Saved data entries
* * * * *

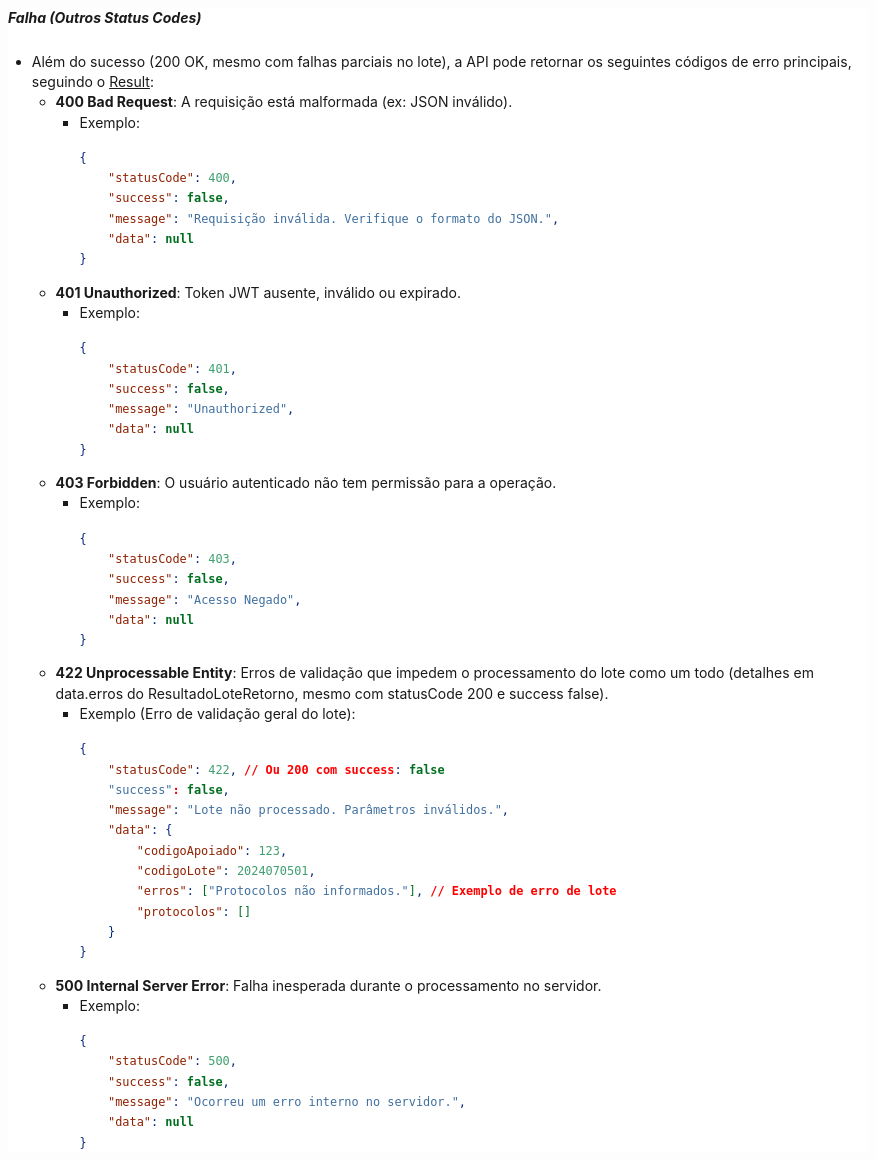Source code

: ##### Falha (Outros Status Codes)
- Além do sucesso (200 OK, mesmo com falhas parciais no lote), a API pode retornar os seguintes códigos de erro principais, seguindo o [Result](#result):
  - **400 Bad Request**: A requisição está malformada (ex: JSON inválido).
    - Exemplo:
      ```json
      {
          "statusCode": 400,
          "success": false,
          "message": "Requisição inválida. Verifique o formato do JSON.",
          "data": null
      }
      ```
  - **401 Unauthorized**: Token JWT ausente, inválido ou expirado.
    - Exemplo:
      ```json
      {
          "statusCode": 401,
          "success": false,
          "message": "Unauthorized",
          "data": null
      }
      ```
  - **403 Forbidden**: O usuário autenticado não tem permissão para a operação.
    - Exemplo:
      ```json
      {
          "statusCode": 403,
          "success": false,
          "message": "Acesso Negado",
          "data": null
      }
      ```
  - **422 Unprocessable Entity**: Erros de validação que impedem o processamento do lote como um todo (detalhes em data.erros do ResultadoLoteRetorno, mesmo com statusCode 200 e success false).
    - Exemplo (Erro de validação geral do lote):
      ```json
      {
          "statusCode": 422, // Ou 200 com success: false
          "success": false,
          "message": "Lote não processado. Parâmetros inválidos.",
          "data": {
              "codigoApoiado": 123,
              "codigoLote": 2024070501,
              "erros": ["Protocolos não informados."], // Exemplo de erro de lote
              "protocolos": []
          }
      }
      ```
  - **500 Internal Server Error**: Falha inesperada durante o processamento no servidor.
    - Exemplo:
      ```json
      {
          "statusCode": 500,
          "success": false,
          "message": "Ocorreu um erro interno no servidor.",
          "data": null
      }
      ```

* * * * *

- Your objective -
Which lines of the records above contain the word "validação"? Copy each of them.

- Problem solution -
  - **422 Unprocessable Entity**: Erros de validação que impedem o processamento do lote como um todo (detalhes em data.erros do ResultadoLoteRetorno, mesmo com statusCode 200 e success false).
    - Exemplo (Erro de validação geral do lote):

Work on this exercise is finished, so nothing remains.